• ACTIVITY
Update these records by changing "Toon meer" to "Meer laden" everywhere it occurs, and leave everything else the same.
EXTRACTED RECORDS Start Marker
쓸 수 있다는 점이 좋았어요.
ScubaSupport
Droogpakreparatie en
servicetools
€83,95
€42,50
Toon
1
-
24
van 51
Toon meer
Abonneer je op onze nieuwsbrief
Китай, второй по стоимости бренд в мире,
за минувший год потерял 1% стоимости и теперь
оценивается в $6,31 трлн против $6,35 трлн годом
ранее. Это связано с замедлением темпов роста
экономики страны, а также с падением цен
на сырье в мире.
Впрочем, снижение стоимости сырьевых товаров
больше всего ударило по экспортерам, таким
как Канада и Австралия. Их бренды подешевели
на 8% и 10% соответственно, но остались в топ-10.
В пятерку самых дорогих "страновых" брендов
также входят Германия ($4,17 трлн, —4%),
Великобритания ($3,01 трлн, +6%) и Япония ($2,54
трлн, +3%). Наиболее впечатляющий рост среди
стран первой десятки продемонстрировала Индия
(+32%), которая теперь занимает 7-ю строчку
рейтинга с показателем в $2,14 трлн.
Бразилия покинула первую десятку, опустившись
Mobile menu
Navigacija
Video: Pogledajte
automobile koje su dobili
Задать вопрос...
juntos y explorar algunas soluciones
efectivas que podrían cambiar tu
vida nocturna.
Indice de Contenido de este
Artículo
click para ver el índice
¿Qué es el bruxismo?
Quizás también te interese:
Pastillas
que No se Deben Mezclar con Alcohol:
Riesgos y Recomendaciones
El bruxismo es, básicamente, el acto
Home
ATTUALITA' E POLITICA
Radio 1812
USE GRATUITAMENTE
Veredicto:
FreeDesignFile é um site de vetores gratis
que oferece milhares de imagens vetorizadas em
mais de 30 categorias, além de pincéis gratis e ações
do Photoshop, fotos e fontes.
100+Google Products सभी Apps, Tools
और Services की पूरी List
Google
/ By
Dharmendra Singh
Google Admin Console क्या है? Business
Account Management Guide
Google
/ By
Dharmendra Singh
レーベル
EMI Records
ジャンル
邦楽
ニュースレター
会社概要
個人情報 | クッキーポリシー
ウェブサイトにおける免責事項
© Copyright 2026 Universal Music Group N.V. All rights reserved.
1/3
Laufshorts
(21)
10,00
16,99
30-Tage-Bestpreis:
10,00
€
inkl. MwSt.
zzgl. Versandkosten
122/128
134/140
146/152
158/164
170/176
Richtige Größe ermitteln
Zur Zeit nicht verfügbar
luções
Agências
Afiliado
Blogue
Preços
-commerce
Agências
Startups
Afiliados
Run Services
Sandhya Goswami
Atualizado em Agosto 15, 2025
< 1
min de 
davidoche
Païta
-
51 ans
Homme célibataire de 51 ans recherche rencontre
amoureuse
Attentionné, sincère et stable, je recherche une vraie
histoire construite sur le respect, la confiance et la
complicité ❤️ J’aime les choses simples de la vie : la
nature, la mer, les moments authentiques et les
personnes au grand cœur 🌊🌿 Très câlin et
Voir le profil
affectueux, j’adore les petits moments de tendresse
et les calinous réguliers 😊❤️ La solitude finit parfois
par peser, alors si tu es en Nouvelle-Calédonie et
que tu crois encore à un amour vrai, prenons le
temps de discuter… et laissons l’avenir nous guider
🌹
EXTRACTED RECORDS End Marker
• THE COMPLETED TASK
쓸 수 있다는 점이 좋았어요.
ScubaSupport
Droogpakreparatie en
servicetools
€83,95
€42,50
Toon
1
-
24
van 51
Meer laden
Abonneer je op onze nieuwsbrief
Китай, второй по стоимости бренд в мире,
за минувший год потерял 1% стоимости и теперь
оценивается в $6,31 трлн против $6,35 трлн годом
ранее. Это связано с замедлением темпов роста
экономики страны, а также с падением цен
на сырье в мире.
Впрочем, снижение стоимости сырьевых товаров
больше всего ударило по экспортерам, таким
как Канада и Австралия. Их бренды подешевели
на 8% и 10% соответственно, но остались в топ-10.
В пятерку самых дорогих "страновых" брендов
также входят Германия ($4,17 трлн, —4%),
Великобритания ($3,01 трлн, +6%) и Япония ($2,54
трлн, +3%). Наиболее впечатляющий рост среди
стран первой десятки продемонстрировала Индия
(+32%), которая теперь занимает 7-ю строчку
рейтинга с показателем в $2,14 трлн.
Бразилия покинула первую десятку, опустившись
Mobile menu
Navigacija
Video: Pogledajte
automobile koje su dobili
Задать вопрос...
juntos y explorar algunas soluciones
efectivas que podrían cambiar tu
vida nocturna.
Indice de Contenido de este
Artículo
click para ver el índice
¿Qué es el bruxismo?
Quizás también te interese:
Pastillas
que No se Deben Mezclar con Alcohol:
Riesgos y Recomendaciones
El bruxismo es, básicamente, el acto
Home
ATTUALITA' E POLITICA
Radio 1812
USE GRATUITAMENTE
Veredicto:
FreeDesignFile é um site de vetores gratis
que oferece milhares de imagens vetorizadas em
mais de 30 categorias, além de pincéis gratis e ações
do Photoshop, fotos e fontes.
100+Google Products सभी Apps, Tools
और Services की पूरी List
Google
/ By
Dharmendra Singh
Google Admin Console क्या है? Business
Account Management Guide
Google
/ By
Dharmendra Singh
レーベル
EMI Records
ジャンル
邦楽
ニュースレター
会社概要
個人情報 | クッキーポリシー
ウェブサイトにおける免責事項
© Copyright 2026 Universal Music Group N.V. All rights reserved.
1/3
Laufshorts
(21)
10,00
16,99
30-Tage-Bestpreis:
10,00
€
inkl. MwSt.
zzgl. Versandkosten
122/128
134/140
146/152
158/164
170/176
Richtige Größe ermitteln
Zur Zeit nicht verfügbar
luções
Agências
Afiliado
Blogue
Preços
-commerce
Agências
Startups
Afiliados
Run Services
Sandhya Goswami
Atualizado em Agosto 15, 2025
< 1
min de 
davidoche
Païta
-
51 ans
Homme célibataire de 51 ans recherche rencontre
amoureuse
Attentionné, sincère et stable, je recherche une vraie
histoire construite sur le respect, la confiance et la
complicité ❤️ J’aime les choses simples de la vie : la
nature, la mer, les moments authentiques et les
personnes au grand cœur 🌊🌿 Très câlin et
Voir le profil
affectueux, j’adore les petits moments de tendresse
et les calinous réguliers 😊❤️ La solitude finit parfois
par peser, alors si tu es en Nouvelle-Calédonie et
que tu crois encore à un amour vrai, prenons le
temps de discuter… et laissons l’avenir nous guider
🌹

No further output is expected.